My current trains are Bachman "Big Haulers" which are indeed 1:22.5 scale. But I'm hoping to eventually replace these trains with my own home-built trains. And I would actually like to build my trains in 1:32 scale to better match my dioramas. 

Apparently I'll be able to do that and retain the same size track the whole way through. That's makes it really nice. 

In the meantime I'll need to build this covered bridge large enough to accommodate my 1:22.5 trains. 
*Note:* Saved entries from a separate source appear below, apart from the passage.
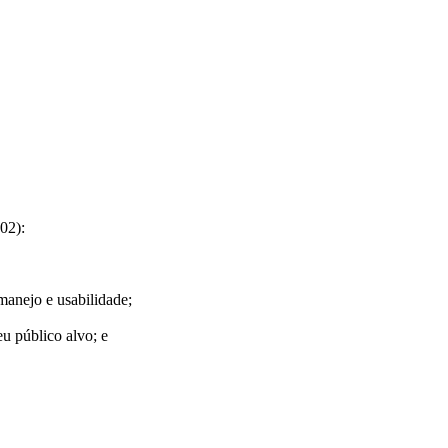
02):
 manejo e usabilidade;
eu público alvo; e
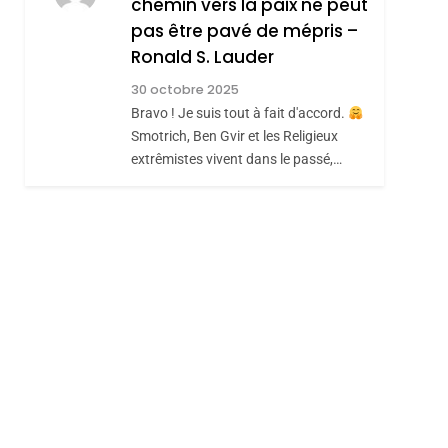
chemin vers la paix ne peut
ISRAÉL
JUDAISME
REVENDIQUE MA
pas être pavé de mépris –
7
CE QUI NOUS
JUDAÏTE Par Thérèse
Ronald S. Lauder
MANQUE – Jacques
Zrihen-Dvir
30 octobre 2025
Hadida
Bravo ! Je suis tout à fait d'accord.
JUDAISME
Smotrich, Ben Gvir et les Religieux
8
extrêmistes vivent dans le passé,…
Maroc : Les Amandes
De Tafraout, Le Miel
De Tadla Azilal
DAFINA
MAROC
Consacrés Produits
Du Terroir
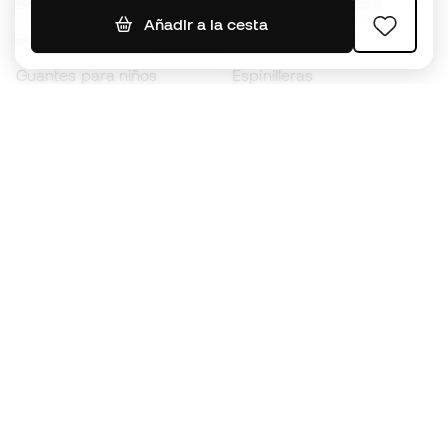
Balones de Fútbol
Camisetas de fútbol
Añadir a la cesta
Botas para niños
Chubasqueros
Guantes para niños
Espinilleras
Zapatillas para niños
Ropa de portero
Ropa para niños
Black Friday
Guantes de portero
Conviértete en
Member
ahora
Acumula puntos y ahorra en tus compras
Acceso prioritario a productos exclusivos
Únete a más de medio millón de miembros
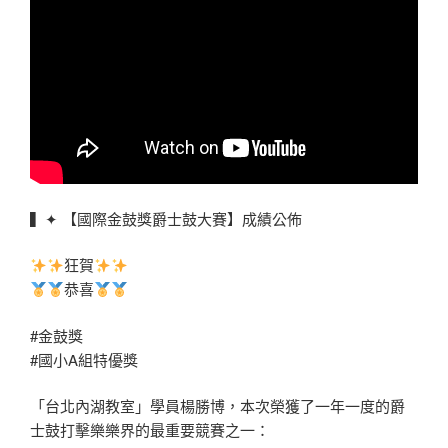
▍✦ 【國際金鼓獎爵士鼓大賽】成績公佈
狂賀
恭喜
#金鼓獎
#國小A組特優獎
「台北內湖教室」學員楊勝博，本次榮獲了一年一度的爵
士鼓打擊樂樂界的最重要競賽之一：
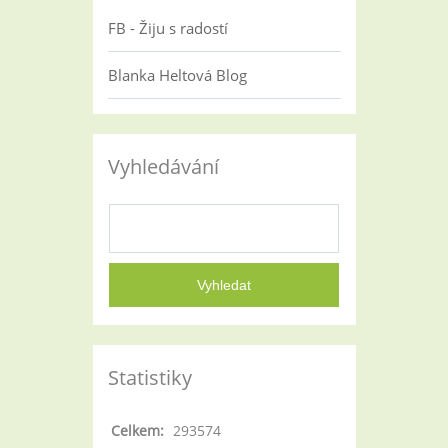
FB - Žiju s radostí
Blanka Heltová Blog
Vyhledávání
Statistiky
Celkem:
293574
If I put any up for sale I'll just say that they are 1:22.5 scale, and call out the actual dimensions. That way I won't need to worry about calling them "G-scale".


----------



## Gramps

G scale is unlike all the others because of the different sizes. If you are modeling standard gauge then 1:32 is in proportion to the track size. 1:20 and 1:22 are roughly in proportion to some narrow gauges. 1:24 is half inch equals 1 foot and 1:29 is exactly 3 times HO. It gets really crazy when you try to find buildings and automobiles to match your size.


----------



## T-Man

There is a Covered Bridge Museum in Bennington VT
Google Image "Covered Bridge" to get some ideas.


----------



## Dennis Rayon

Just remember to count for your track height, around 1/2" tall
I would make it at least 10" tall and 8" wide, that way more of your work will be visible from the ends.
1/2" to a foot is an easy scale to model in. Anything close to that will work, This job would be much easier with a pinner, headless pinner prefered. only Grex makes 3/8" pins, so if you use 1/2" pins you will need to plan around pinning two pieces together.
Good luck and please post pictures
Dennis


----------